Alice and Bob’s pulses are then passed through 30 GHz bandwidth filters to remove noise. The polarisation of the pulses is controlled using an electric polarisation controller, which can create all of the required polarisation states. The polarisation is set once prior to each measurement using Charlie’s detectors as a reference for each polarisation state. The polarisation drift is negligible for the duration of the data acquisition due to the controlled temperature of the laboratory.

An attenuator provides the four photon fluxes (s, u, v, w) before they are sent to Charlie. Following this, fixed optical attenuators simulate a lossy channel at all distances reported in Fig. 3, assuming the loss rate is 0.2 dB/km as in a standard single-mode optical fibre in the third telecom window. In one case, we replaced attenuators with real optical fibre. The star points in Fig. 3 were obtained using two 25-km reels of standard optical fibre, one connecting Alice’s setup to Charlie and the other connecting Bob to Charlie. The photon flux of the u state is set for each distance to produce 5.8 × 106 photons/s at Charlie’s detectors to avoid saturation of the single-photon counter. An emulator incorporating finite-key size analysis is then used to determine the optimal photon fluxes of the other states to maximise the MDI-QKD key rate.

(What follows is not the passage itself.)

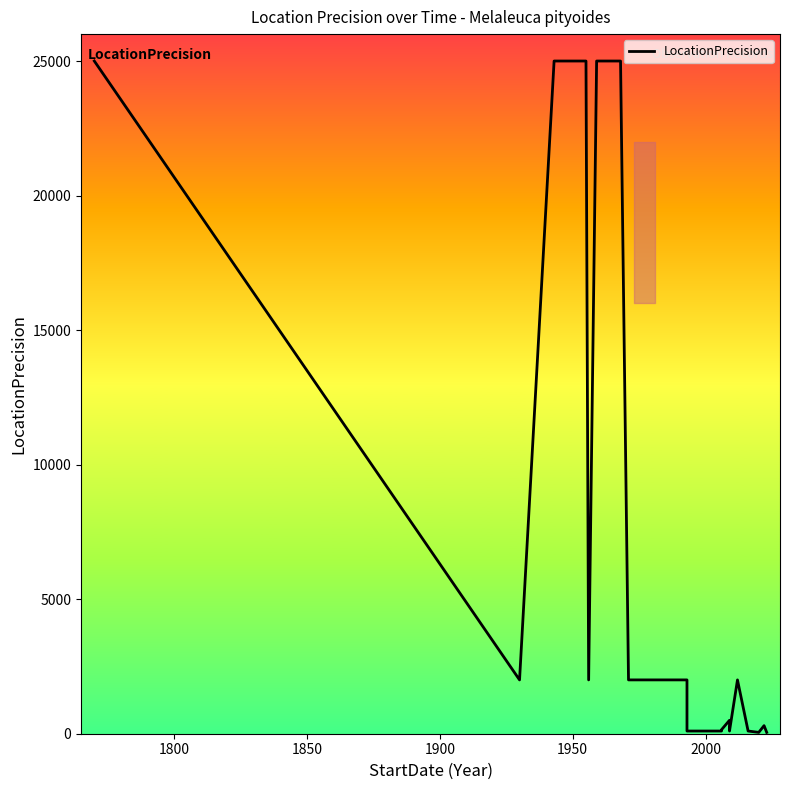

Reading left to right, list all the values displayed in this chart.

25000	25000	2000	25000	25000	25000	25000	2000	25000	25000	25000	25000	25000	2000	2000	2000	2000	2000	2000	2000	2000	2000	2000	100	100	100	100	100	100	100	100	100	150	500	100	2000	100	50	300	50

Alice, Bob and Charlie share a common 10-MHz reference clock. This is then regenerated to the master clock frequency of 1 GHz at each of the users. This allows Alice and Bob to precisely overlap their optical pulses on Charlie’s BS and at the same time permits Charlie to time align the detector gates to the received optical pulses. This is the same method employed in QKD experiments37, 43 and QKD field trials39, 43 to distribute the clock between the users. In some cases37, the clock is distributed using two different fibres. In other cases43, the clock is multiplexed with the quantum channel in the same optical fibre.

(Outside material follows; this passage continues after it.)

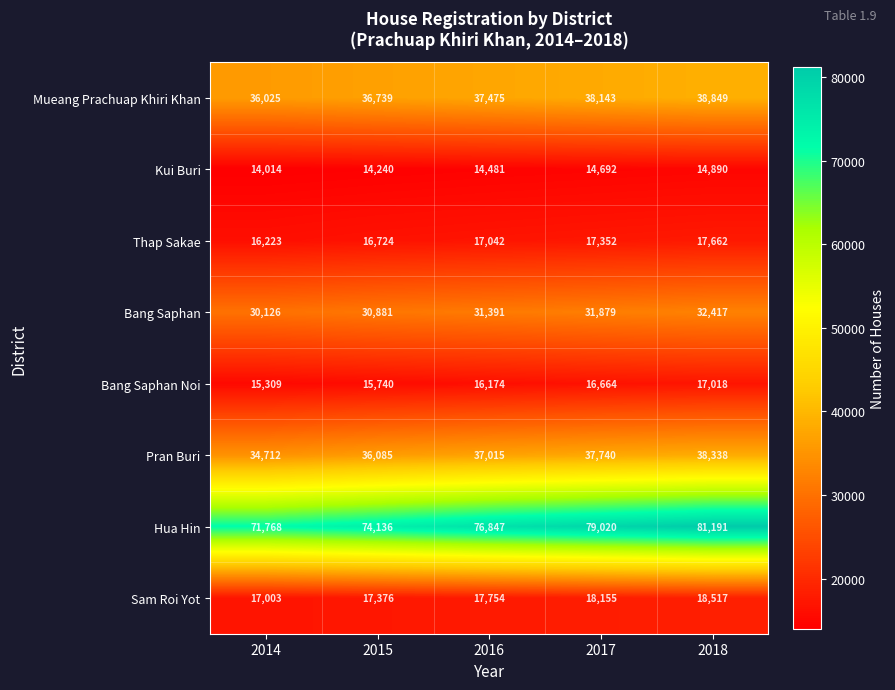

What is the smallest value displayed?

14014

At Charlie’s side, the photons from Alice and Bob interfere on a BS. One output is incident on a PBS and the other output passes through a fixed 45° polarisation rotator before travelling to a different PBS. With this design, one arm detects photons in the rectilinear basis and the other arm detects photons in the diagonal basis. The overall insertion loss of Charlie’s setup up to this point is 1 dB. The outputs from the PBS’s are detected by four InGaAs self-differencing avalanche photodiodes. These detectors are gated at 1 GHz and have an intrinsic deadtime of 1 ns. They feature an average efficiency of 20.9%, a dark count rate of 16 kHz and an afterpulsing probability of 3.9%. They are maintained at a temperature of 273 K for all measurements. The resultant signals, when neither party is transmitting in the Z basis, are counted in real time using a multiple-event time digitizer with 100 ps time bins and a saturation value of 6.5 × 106 counts/s. Counts when either party, or both parties, are sending the Z-basis state are detected on an oscilloscope and analysed with Matlab because the high-photon levels would saturate the digitizer. The single counts, coincidence counts and transmitted photon fluxes are collected at each distance for analysis.

Data availability

The data that support the findings of this study are available from the corresponding author on reasonable request.